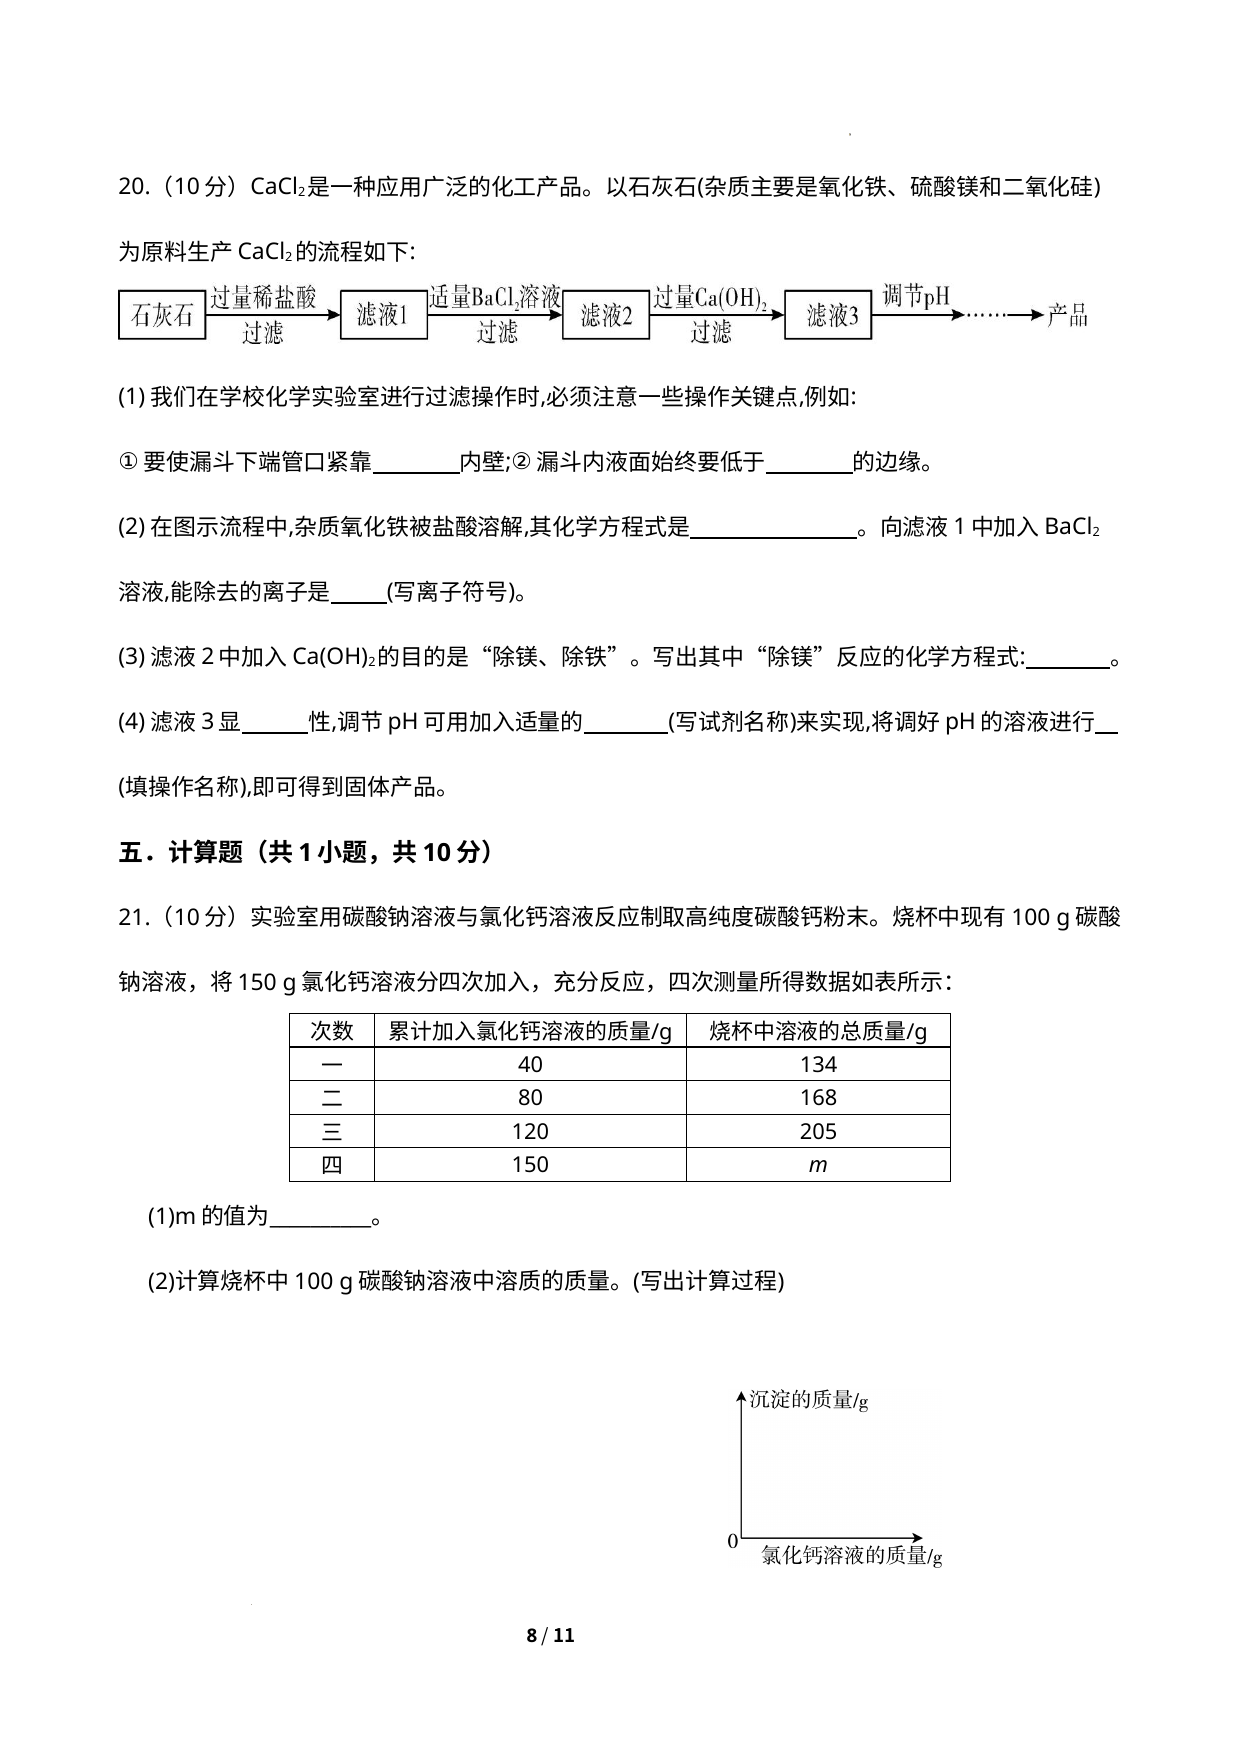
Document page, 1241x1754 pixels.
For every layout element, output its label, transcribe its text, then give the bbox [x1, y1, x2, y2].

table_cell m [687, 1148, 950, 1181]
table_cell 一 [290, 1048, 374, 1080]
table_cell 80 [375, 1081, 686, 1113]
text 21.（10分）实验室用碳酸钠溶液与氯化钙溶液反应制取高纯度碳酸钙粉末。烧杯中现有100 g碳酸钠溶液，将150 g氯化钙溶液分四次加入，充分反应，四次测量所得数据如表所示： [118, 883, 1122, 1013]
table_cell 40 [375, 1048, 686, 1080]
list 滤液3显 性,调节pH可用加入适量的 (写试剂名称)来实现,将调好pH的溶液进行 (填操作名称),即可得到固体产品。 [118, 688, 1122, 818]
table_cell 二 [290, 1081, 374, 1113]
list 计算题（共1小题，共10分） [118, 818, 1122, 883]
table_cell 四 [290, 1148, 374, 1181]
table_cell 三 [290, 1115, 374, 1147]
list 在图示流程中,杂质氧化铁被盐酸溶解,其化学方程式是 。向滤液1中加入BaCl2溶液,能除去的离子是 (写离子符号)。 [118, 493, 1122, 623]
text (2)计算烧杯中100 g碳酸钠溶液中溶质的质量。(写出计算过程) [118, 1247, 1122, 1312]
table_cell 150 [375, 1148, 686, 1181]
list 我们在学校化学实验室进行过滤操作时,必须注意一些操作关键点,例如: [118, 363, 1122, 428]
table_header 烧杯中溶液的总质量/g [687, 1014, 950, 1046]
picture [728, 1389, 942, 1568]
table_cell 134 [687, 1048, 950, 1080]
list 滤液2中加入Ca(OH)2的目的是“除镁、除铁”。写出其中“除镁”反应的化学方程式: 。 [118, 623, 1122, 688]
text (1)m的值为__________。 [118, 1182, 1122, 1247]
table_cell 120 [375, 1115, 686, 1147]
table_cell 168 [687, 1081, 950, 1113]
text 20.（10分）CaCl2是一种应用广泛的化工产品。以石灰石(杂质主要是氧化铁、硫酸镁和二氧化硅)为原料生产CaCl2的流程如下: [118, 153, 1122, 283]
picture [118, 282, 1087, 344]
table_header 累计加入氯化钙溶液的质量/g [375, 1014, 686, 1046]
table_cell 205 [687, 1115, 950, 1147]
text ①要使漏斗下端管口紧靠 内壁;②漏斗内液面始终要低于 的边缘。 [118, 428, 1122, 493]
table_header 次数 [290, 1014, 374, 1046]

Task details
Set down no line except those from the one with "For every layout" to the last line of the data, inclusive, each exactly as written.

Answer box
For every layout element, output its label, transcribe its text, then give the bbox [x1, y1, x2, y2].

table_cell m [687, 1148, 950, 1181]
table_cell 一 [290, 1048, 374, 1080]
table_cell 80 [375, 1081, 686, 1113]
text 21.（10分）实验室用碳酸钠溶液与氯化钙溶液反应制取高纯度碳酸钙粉末。烧杯中现有100 g碳酸钠溶液，将150 g氯化钙溶液分四次加入，充分反应，四次测量所得数据如表所示： [118, 883, 1122, 1013]
table_cell 40 [375, 1048, 686, 1080]
list 滤液3显 性,调节pH可用加入适量的 (写试剂名称)来实现,将调好pH的溶液进行 (填操作名称),即可得到固体产品。 [118, 688, 1122, 818]
table_cell 二 [290, 1081, 374, 1113]
list 计算题（共1小题，共10分） [118, 818, 1122, 883]
table_cell 四 [290, 1148, 374, 1181]
table_cell 三 [290, 1115, 374, 1147]
list 在图示流程中,杂质氧化铁被盐酸溶解,其化学方程式是 。向滤液1中加入BaCl2溶液,能除去的离子是 (写离子符号)。 [118, 493, 1122, 623]
text (2)计算烧杯中100 g碳酸钠溶液中溶质的质量。(写出计算过程) [118, 1247, 1122, 1312]
table_cell 150 [375, 1148, 686, 1181]
list 我们在学校化学实验室进行过滤操作时,必须注意一些操作关键点,例如: [118, 363, 1122, 428]
table_header 烧杯中溶液的总质量/g [687, 1014, 950, 1046]
picture [728, 1389, 942, 1568]
table_cell 134 [687, 1048, 950, 1080]
list 滤液2中加入Ca(OH)2的目的是“除镁、除铁”。写出其中“除镁”反应的化学方程式: 。 [118, 623, 1122, 688]
text (1)m的值为__________。 [118, 1182, 1122, 1247]
table_cell 120 [375, 1115, 686, 1147]
table_cell 168 [687, 1081, 950, 1113]
text 20.（10分）CaCl2是一种应用广泛的化工产品。以石灰石(杂质主要是氧化铁、硫酸镁和二氧化硅)为原料生产CaCl2的流程如下: [118, 153, 1122, 283]
picture [118, 282, 1087, 344]
table_header 累计加入氯化钙溶液的质量/g [375, 1014, 686, 1046]
table_cell 205 [687, 1115, 950, 1147]
text ①要使漏斗下端管口紧靠 内壁;②漏斗内液面始终要低于 的边缘。 [118, 428, 1122, 493]
table_header 次数 [290, 1014, 374, 1046]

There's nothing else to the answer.